受付嬢がカードを指差して軽く叩きながら説明を続ける。
「ですが我々人類はこの魔力を帯びた道具、魔道具を用いることによって数値化することに成功しました。そういうレベルです。このレベル欄にはそのレベルが数字で表示されるようになっております。誰がどう見ても分かるようにです。いや〜すごい発明をした人だと思いますよ。これによりどの様などれだけの数の魔物討伐を行って来たかが知れる様になりますし強さの目安や経験量の目安にもなります。そして経験量が一定値を超えるとレベルが上がり基礎能力が向上する様になります。簡単に言うとレベルアップ[めちゃくそ発音が上手い]です。因みにこのレベルアップが複数回なった時には限界突破した時にスキルといった奇跡的な能力の習得や修練度を高めたりする事ができますので要は社畜のように働けって事ですね……はい」
「今、社畜のように働けと言いました」
「イエ、イッテマセンヨ」
「言いましたよね」
慌てて受付嬢が口を手で抑える。
そして何故か声を高く上げて、だ。
最後の本音のような言葉は聞かなかったことにしよう。
そうか社畜か、なんかブラック企業の者しか発言しない台詞が流れたような気がする。
社会の闇の尻尾がフリフリしてるよ。
いや、身元があまり知られていない俺が仕事を貰えただけでも良い感じか。
しかしこれでこの異世界情報に整理がついた、完璧なRPG。
レベルや限界突破などの語彙が出てきた時点で明白。
死のあるVRゲームみたいなものとは恐ろしや。
そういえばそんな万人受けの小説があったような。
「それではお二人方、こちらの書類に名前、年齢、身長、体重、そして嫌いな食べ物をご記入ください。食堂のメニューで除くが出来ますから」
受付嬢から欄が並んだ書類を受け取り書いていく。
こういう重要なものは万年筆で書きたいから使っておく。
大万年筆だけでは無く小さい万年筆も黒箱に数本入っていた。
実は見えてる大筆、大万年筆、小筆十本、小万年筆五本セットだったというオチ。
意外と質も数も多い神器だった。
俺の身長は大体165cmくらいで体重56kgくらいか。
死ぬまでに身長がもっと欲しかったです。
毎日牛乳と小魚食ってカルシウム摂取していたのに、早寝早起きしていたのにこの身長だ。
170にも満たないのって結構心に傷が付くんだよな。
江戸時代くらいなら平均身長だったらしいがこの世界の男性平均身長はどれくらいなのかな。

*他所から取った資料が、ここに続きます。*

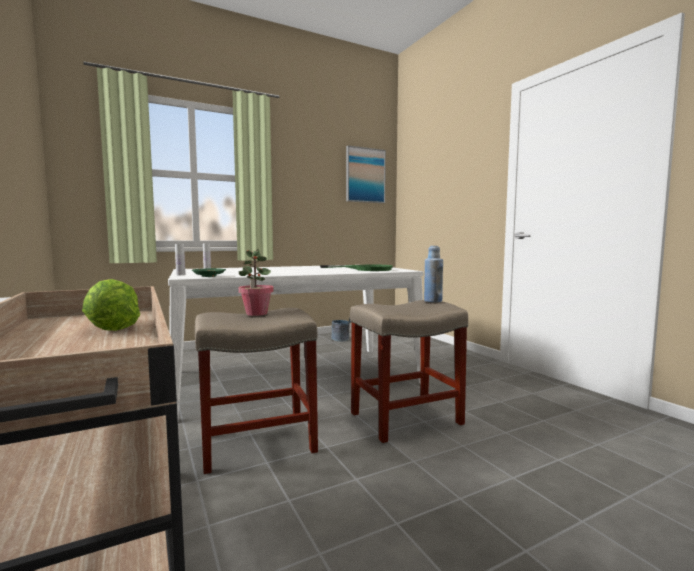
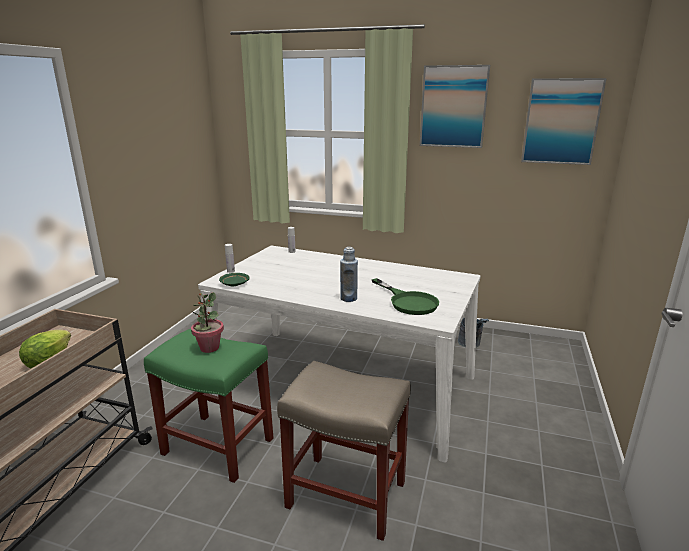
camera: 45 degrees right, 15 degrees up
beige stool [195,308,318,474] -> green stool [144,329,273,483]
blue bottle [424,246,443,302] -> blue bottle moved to [340,247,358,302]
none -> picture [420,65,490,148]

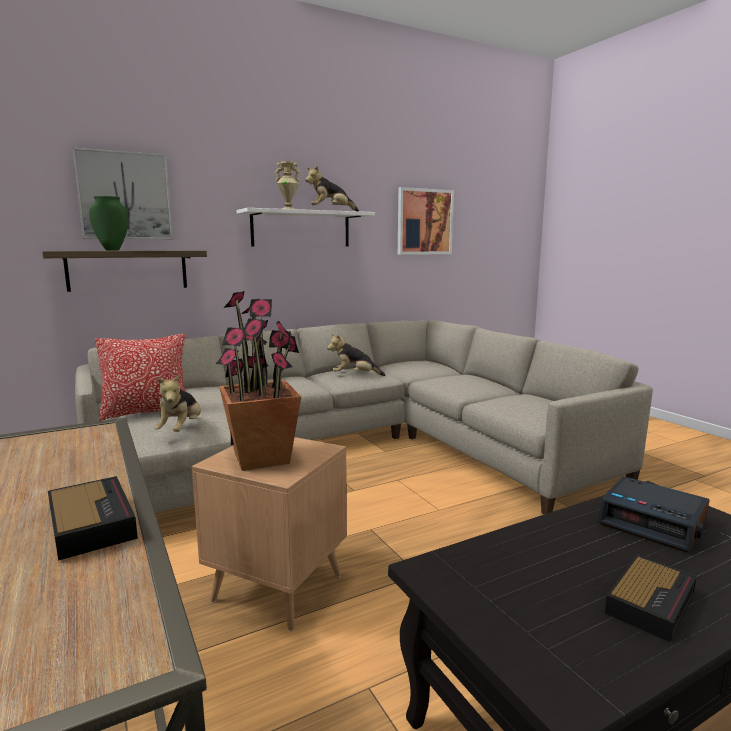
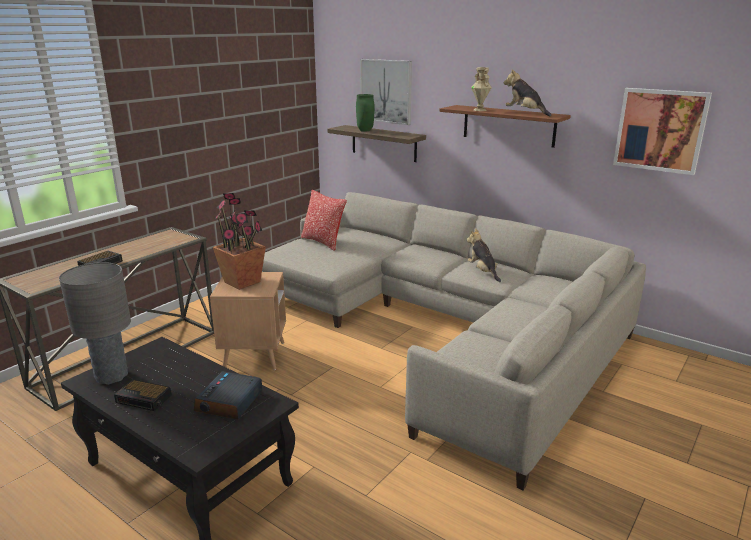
camera: 65 degrees right, 10 degrees up
plush toy [154,374,201,432] -> none
white shelf [237,208,375,247] -> brown shelf [439,105,571,148]
none -> grey table lamp [59,262,131,385]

余りにかけ離れていればハーレムどころかモテないのだが。
いやモテるために異世界に来たのかと言われると否定は出来ない。
しかし男性同士諸君、異世界に来たら嫁ちゃん探しに憧れを抱くのは当然のことだ。
何事も目標(不純な野望)を持たなくては前に進めないからな。
健康診断なんて一年前やったのが最後だし、年は19、嫌いな食べ物は無い。
俺は食卓に出された料理は食べる主義。
そうじゃないと作ってくれた人に失礼極まりないからな。
元々が一人暮らしな甲斐あってあまり好き嫌いが減ったのもあるが。
横で背伸びしながら書いていたゼアミはピーマンとか書いていたけど見なかったことに。
そもそもの話、ピーマンがこの異世界に有るのかと言う事なのだが。
「ありがとうございます。それではこちらのステータス明細書に触れて頂けますか。指を置くところがありますので。これでステータスが数値化し、適した職業を選べるようになります。これにより他の職業に比べ経験やスキル量が増えますのでそこも範疇に入れてお願いします」
ようやく来たか。これぞRPG系異世界作品の醍醐味中の醍醐味。
そう大体ここで主人公キャラは素晴らしい潜在能力を持っている。
新たなる開拓スキルを持っていたことが判明する。
本来ならチートスキルかチート武器を持ってギルド内で騒がれ皆から頼られる…筈だった。